Transcribed page text:
>>>

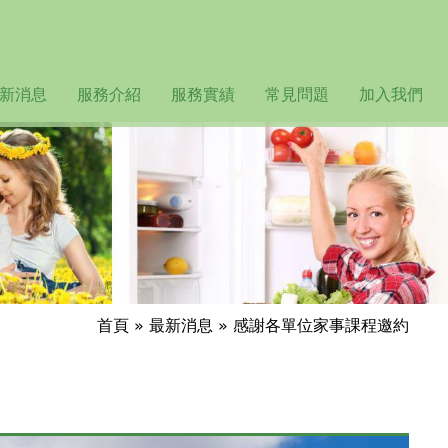
新消息
服務介紹
服務實績
常見問題
加入我們
首頁
»
最新消息
»
感謝各單位家事課程邀約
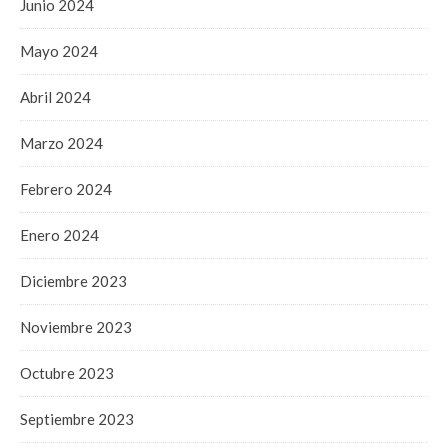
Junio 2024
Mayo 2024
Abril 2024
Marzo 2024
Febrero 2024
Enero 2024
Diciembre 2023
Noviembre 2023
Octubre 2023
Septiembre 2023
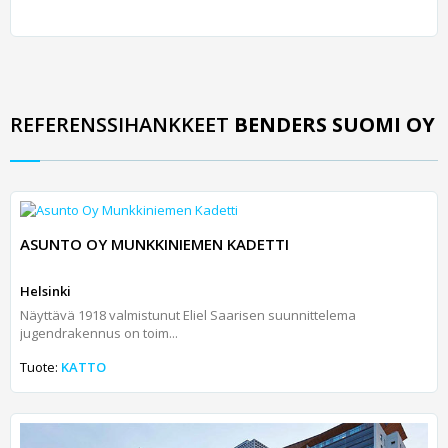
REFERENSSIHANKKEET
BENDERS SUOMI OY
ASUNTO OY MUNKKINIEMEN KADETTI
Helsinki
Näyttävä 1918 valmistunut Eliel Saarisen suunnittelema
jugendrakennus on toim...
Tuote:
KATTO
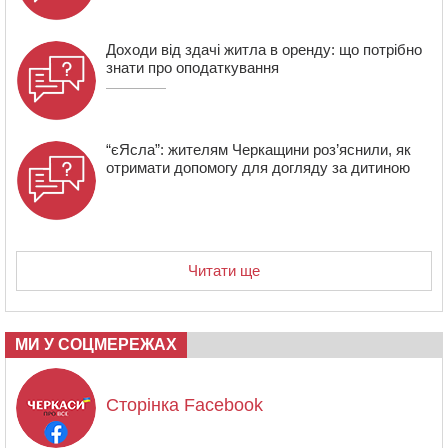
Доходи від здачі житла в оренду: що потрібно
знати про оподаткування
“єЯсла”: жителям Черкащини роз’яснили, як
отримати допомогу для догляду за дитиною
Читати ще
МИ У СОЦМЕРЕЖАХ
Сторінка Facebook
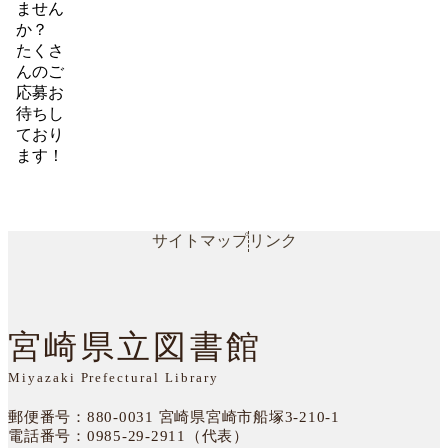
ません
か？
たくさ
んのご
応募お
待ちし
ており
ます！
サイトマップ
リンク
宮崎県立図書館
Miyazaki Prefectural Library
郵便番号：880-0031
宮崎県宮崎市船塚3-210-1
電話番号：
0985-29-2911（代表）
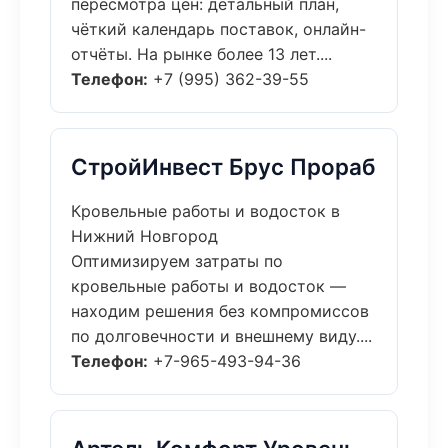
пересмотра цен: детальный план,
чёткий календарь поставок, онлайн-
отчёты. На рынке более 13 лет....
Телефон:
+7 (995) 362-39-55
СтройИнвест Брус Прораб
Кровельные работы и водосток в
Нижний Новгород
Оптимизируем затраты по
кровельные работы и водосток —
находим решения без компромиссов
по долговечности и внешнему виду....
Телефон:
+7-965-493-94-36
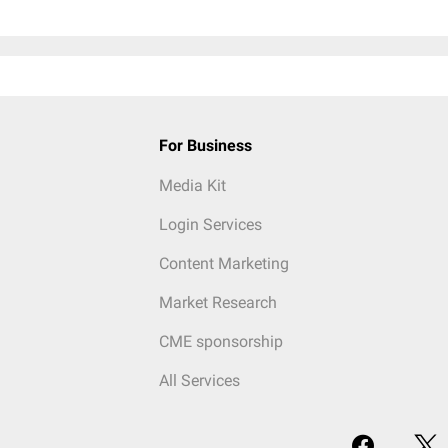
For Business
Media Kit
Login Services
Content Marketing
Market Research
CME sponsorship
All Services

<<<

§ **WHAT YOU NEED TO DO**: Update these rows by replacing "Content Marketing" with "Brand Marketing" and keeping everything else the same. Leave the pictures out of your answer.

§ **THE COMPLETED TASK**:
新消息
服務介紹
服務實績
常見問題
加入我們
首頁
»
最新消息
»
感謝各單位家事課程邀約
Junio 2024
Mayo 2024
Abril 2024
Marzo 2024
Febrero 2024
Enero 2024
Diciembre 2023
Noviembre 2023
Octubre 2023
Septiembre 2023
REFERENSSIHANKKEET
BENDERS SUOMI OY
ASUNTO OY MUNKKINIEMEN KADETTI
Helsinki
Näyttävä 1918 valmistunut Eliel Saarisen suunnittelema
jugendrakennus on toim...
Tuote:
KATTO
Доходи від здачі житла в оренду: що потрібно
знати про оподаткування
“єЯсла”: жителям Черкащини роз’яснили, як
отримати допомогу для догляду за дитиною
Читати ще
МИ У СОЦМЕРЕЖАХ
Сторінка Facebook
ません
か？
たくさ
んのご
応募お
待ちし
ており
ます！
サイトマップ
リンク
宮崎県立図書館
Miyazaki Prefectural Library
郵便番号：880-0031
宮崎県宮崎市船塚3-210-1
電話番号：
0985-29-2911（代表）
пересмотра цен: детальный план,
чёткий календарь поставок, онлайн-
отчёты. На рынке более 13 лет....
Телефон:
+7 (995) 362-39-55
СтройИнвест Брус Прораб
Кровельные работы и водосток в
Нижний Новгород
Оптимизируем затраты по
кровельные работы и водосток —
находим решения без компромиссов
по долговечности и внешнему виду....
Телефон:
+7-965-493-94-36
For Business
Media Kit
Login Services
Brand Marketing
Market Research
CME sponsorship
All Services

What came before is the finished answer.